Problem to work on: State the number of lines in the material below that have "stains" in them, without any other text.

Recorded information:
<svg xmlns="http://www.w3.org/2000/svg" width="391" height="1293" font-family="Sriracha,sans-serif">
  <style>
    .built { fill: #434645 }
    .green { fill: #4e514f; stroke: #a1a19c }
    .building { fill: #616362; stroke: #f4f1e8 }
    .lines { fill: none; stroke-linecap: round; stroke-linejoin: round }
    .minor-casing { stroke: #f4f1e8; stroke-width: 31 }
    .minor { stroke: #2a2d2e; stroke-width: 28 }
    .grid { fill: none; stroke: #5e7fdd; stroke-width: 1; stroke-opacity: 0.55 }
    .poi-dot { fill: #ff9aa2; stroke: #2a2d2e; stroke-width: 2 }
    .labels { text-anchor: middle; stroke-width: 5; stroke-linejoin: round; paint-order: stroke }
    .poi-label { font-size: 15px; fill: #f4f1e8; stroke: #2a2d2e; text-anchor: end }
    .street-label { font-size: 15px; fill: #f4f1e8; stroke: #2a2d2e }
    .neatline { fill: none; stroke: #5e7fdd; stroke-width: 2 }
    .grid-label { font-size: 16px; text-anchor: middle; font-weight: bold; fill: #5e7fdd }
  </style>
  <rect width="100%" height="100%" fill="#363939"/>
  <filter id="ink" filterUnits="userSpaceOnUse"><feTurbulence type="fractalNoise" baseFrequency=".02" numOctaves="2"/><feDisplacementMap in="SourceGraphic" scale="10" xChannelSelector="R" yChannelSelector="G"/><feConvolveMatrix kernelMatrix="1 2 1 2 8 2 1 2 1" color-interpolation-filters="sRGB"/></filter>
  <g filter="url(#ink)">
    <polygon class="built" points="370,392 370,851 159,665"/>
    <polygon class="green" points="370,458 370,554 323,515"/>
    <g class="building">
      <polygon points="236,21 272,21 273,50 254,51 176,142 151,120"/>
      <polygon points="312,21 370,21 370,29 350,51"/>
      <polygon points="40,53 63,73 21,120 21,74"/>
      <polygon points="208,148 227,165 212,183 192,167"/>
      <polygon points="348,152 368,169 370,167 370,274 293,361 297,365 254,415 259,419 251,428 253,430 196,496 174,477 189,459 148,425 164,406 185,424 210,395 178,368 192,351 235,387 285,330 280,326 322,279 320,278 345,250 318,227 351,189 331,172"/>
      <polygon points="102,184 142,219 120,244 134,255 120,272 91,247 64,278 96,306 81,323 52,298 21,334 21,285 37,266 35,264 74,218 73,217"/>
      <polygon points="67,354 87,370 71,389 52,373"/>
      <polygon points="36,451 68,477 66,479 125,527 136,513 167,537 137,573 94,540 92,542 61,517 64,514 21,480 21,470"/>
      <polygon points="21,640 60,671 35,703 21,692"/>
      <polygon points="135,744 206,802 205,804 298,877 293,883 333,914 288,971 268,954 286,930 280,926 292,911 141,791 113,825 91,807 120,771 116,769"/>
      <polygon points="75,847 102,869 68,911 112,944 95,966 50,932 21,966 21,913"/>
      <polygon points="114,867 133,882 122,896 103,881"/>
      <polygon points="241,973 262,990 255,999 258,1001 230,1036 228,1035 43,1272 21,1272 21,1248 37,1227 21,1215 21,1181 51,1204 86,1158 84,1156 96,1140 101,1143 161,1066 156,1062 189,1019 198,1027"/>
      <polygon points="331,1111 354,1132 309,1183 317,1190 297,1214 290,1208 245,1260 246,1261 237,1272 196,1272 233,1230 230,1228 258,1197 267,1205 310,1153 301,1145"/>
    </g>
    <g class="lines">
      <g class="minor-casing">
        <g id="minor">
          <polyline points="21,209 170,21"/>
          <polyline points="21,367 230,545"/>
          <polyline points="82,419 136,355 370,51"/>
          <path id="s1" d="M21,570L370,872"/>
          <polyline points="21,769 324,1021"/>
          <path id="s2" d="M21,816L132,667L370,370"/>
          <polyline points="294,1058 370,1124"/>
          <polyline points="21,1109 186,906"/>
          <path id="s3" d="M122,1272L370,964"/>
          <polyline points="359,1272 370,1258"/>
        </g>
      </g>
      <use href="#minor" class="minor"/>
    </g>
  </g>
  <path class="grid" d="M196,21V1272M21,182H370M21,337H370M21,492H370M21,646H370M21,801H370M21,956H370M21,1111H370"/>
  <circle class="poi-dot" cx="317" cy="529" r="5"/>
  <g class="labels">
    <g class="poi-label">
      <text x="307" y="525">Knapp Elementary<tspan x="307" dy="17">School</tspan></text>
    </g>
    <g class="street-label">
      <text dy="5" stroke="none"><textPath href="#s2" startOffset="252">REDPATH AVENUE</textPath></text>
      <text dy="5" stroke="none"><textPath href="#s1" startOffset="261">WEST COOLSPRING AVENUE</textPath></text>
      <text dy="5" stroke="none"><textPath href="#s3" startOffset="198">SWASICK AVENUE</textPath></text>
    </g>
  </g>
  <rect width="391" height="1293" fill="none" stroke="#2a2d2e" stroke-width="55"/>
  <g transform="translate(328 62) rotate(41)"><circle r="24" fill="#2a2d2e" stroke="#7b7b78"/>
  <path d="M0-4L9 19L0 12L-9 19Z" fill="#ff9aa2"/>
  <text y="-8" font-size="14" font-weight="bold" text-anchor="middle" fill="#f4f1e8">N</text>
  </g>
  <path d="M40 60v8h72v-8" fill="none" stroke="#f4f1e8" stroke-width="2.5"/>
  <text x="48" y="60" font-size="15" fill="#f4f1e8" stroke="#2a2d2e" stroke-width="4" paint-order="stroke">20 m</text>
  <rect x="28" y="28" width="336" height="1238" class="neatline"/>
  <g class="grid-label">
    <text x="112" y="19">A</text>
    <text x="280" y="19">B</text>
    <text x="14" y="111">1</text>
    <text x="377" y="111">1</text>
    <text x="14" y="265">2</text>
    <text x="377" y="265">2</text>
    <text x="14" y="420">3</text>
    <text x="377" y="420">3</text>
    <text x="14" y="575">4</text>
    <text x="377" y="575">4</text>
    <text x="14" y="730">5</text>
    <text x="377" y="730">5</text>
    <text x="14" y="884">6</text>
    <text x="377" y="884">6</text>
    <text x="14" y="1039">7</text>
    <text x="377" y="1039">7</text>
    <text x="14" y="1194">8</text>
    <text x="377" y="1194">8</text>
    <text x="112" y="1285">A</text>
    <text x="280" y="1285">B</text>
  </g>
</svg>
---
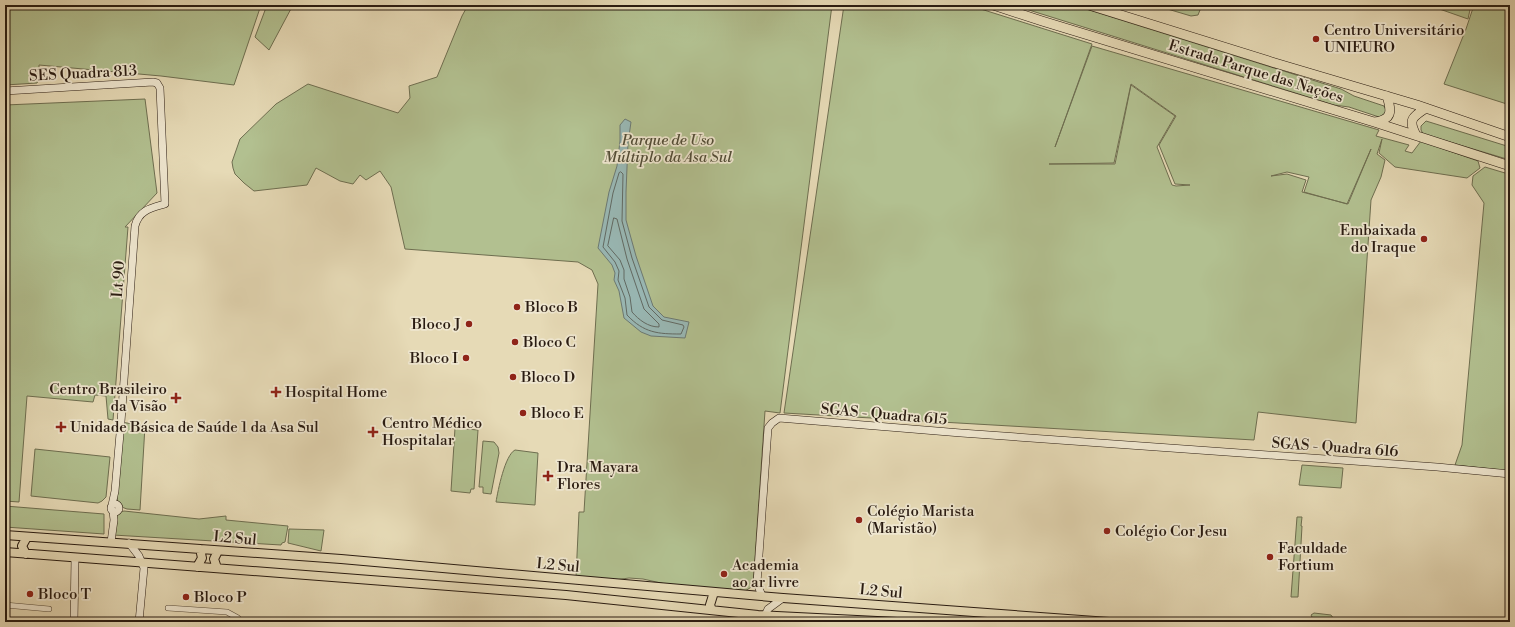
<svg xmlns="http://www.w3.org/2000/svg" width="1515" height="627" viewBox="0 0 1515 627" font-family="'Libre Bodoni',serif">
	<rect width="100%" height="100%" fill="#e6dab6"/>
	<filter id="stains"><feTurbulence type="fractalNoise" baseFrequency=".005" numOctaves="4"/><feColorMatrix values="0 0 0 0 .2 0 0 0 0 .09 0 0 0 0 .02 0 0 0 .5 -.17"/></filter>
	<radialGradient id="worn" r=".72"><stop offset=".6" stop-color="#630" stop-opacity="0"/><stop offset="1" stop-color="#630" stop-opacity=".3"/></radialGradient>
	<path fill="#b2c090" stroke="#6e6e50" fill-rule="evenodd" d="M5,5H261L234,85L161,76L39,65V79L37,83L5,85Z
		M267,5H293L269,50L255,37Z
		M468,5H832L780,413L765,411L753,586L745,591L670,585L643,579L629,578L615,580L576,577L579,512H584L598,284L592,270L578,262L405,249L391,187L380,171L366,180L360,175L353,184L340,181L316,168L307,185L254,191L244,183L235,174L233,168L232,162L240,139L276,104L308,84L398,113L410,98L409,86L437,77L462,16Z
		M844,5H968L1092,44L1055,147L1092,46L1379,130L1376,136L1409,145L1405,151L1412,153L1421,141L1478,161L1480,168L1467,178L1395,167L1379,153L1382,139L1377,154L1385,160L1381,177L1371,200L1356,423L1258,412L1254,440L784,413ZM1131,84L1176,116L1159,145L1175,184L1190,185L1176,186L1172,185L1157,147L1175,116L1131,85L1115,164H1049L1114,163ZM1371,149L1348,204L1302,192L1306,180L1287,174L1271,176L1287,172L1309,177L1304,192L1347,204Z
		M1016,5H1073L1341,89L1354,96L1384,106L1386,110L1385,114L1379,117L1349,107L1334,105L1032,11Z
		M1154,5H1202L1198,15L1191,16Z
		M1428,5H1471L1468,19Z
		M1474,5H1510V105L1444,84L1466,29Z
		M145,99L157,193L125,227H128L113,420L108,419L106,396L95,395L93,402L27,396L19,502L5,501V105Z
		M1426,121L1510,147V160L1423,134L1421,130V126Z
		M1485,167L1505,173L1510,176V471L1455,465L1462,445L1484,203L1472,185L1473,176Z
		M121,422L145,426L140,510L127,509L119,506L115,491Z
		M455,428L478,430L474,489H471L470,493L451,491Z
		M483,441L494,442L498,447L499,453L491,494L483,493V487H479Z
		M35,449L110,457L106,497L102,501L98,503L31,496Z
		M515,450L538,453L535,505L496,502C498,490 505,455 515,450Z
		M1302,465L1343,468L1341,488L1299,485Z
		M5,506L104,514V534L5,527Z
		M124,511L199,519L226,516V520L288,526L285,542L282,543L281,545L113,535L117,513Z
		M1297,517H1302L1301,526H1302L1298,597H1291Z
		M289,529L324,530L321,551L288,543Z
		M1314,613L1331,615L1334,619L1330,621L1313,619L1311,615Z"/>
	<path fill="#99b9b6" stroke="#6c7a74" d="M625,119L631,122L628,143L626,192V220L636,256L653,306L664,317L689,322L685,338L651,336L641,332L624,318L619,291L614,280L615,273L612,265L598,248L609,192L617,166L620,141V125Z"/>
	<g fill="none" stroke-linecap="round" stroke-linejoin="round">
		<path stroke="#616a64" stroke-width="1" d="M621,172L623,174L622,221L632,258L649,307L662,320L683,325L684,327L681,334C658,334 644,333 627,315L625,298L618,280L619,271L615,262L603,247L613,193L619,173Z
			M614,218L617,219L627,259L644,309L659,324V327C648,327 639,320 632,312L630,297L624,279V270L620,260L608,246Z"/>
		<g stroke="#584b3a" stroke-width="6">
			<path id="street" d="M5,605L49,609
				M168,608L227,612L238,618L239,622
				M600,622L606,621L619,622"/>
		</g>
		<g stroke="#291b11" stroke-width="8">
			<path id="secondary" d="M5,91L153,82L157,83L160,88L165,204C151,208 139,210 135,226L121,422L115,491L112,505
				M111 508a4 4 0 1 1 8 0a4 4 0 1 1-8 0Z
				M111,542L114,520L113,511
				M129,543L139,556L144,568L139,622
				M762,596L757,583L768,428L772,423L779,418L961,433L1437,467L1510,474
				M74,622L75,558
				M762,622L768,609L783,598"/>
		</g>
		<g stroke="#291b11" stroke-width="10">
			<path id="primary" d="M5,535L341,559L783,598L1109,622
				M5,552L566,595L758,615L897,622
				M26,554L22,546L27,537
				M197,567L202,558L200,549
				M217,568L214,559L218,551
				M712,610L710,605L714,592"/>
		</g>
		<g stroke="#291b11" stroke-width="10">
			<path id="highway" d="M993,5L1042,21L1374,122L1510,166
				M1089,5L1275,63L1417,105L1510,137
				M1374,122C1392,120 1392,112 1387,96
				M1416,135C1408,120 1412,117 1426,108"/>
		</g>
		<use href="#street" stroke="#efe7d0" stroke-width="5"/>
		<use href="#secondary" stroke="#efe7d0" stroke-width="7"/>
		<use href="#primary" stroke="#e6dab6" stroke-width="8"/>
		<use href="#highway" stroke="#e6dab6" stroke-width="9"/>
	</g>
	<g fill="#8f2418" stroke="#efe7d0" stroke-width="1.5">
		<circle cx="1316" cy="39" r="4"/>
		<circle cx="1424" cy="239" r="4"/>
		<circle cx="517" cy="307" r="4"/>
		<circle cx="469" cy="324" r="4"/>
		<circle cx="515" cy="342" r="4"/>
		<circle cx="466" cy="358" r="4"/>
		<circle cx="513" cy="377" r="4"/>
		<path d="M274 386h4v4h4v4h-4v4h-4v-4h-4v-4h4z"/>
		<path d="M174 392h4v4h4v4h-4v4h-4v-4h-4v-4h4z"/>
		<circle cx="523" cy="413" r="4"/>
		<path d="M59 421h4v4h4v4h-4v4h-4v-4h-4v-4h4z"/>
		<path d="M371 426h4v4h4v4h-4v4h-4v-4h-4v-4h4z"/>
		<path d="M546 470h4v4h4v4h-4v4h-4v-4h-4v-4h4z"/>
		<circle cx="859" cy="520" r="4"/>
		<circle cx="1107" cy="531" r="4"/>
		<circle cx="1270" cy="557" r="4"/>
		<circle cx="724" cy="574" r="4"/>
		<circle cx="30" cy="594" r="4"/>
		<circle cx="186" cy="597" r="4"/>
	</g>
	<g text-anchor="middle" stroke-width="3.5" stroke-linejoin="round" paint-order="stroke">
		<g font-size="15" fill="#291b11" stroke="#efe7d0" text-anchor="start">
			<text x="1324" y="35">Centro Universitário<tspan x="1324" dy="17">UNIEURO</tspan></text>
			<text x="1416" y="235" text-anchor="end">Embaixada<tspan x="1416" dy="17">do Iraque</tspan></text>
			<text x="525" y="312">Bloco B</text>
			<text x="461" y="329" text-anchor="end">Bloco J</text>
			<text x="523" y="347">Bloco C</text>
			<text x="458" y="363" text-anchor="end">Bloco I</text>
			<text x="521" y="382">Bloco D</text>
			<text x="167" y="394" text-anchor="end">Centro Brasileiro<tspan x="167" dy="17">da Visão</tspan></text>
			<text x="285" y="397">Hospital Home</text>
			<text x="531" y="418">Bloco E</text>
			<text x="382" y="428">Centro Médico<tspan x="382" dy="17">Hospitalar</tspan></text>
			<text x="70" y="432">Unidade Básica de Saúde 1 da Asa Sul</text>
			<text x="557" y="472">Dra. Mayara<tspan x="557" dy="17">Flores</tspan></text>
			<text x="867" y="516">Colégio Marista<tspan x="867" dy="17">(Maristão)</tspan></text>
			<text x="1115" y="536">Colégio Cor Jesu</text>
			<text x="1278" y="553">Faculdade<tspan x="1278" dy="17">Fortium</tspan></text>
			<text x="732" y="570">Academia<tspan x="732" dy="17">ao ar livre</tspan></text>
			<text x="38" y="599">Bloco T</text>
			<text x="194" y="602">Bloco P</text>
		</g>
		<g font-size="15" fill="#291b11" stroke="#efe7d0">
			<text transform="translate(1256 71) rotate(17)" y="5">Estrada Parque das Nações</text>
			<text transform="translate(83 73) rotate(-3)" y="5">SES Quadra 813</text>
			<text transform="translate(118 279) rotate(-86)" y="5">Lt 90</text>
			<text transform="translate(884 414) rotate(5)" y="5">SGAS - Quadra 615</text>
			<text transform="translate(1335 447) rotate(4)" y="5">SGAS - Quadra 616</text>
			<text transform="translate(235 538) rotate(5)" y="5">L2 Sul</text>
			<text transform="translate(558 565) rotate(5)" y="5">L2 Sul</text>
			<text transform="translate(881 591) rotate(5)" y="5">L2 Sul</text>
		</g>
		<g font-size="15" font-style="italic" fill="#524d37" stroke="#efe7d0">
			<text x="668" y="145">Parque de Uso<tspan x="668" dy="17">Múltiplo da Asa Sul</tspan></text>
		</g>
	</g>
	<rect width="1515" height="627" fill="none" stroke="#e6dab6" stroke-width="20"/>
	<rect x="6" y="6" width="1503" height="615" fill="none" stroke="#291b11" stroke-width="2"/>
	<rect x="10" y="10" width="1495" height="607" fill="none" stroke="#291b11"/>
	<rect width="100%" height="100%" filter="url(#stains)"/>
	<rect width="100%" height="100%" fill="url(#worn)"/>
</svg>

Task response: 2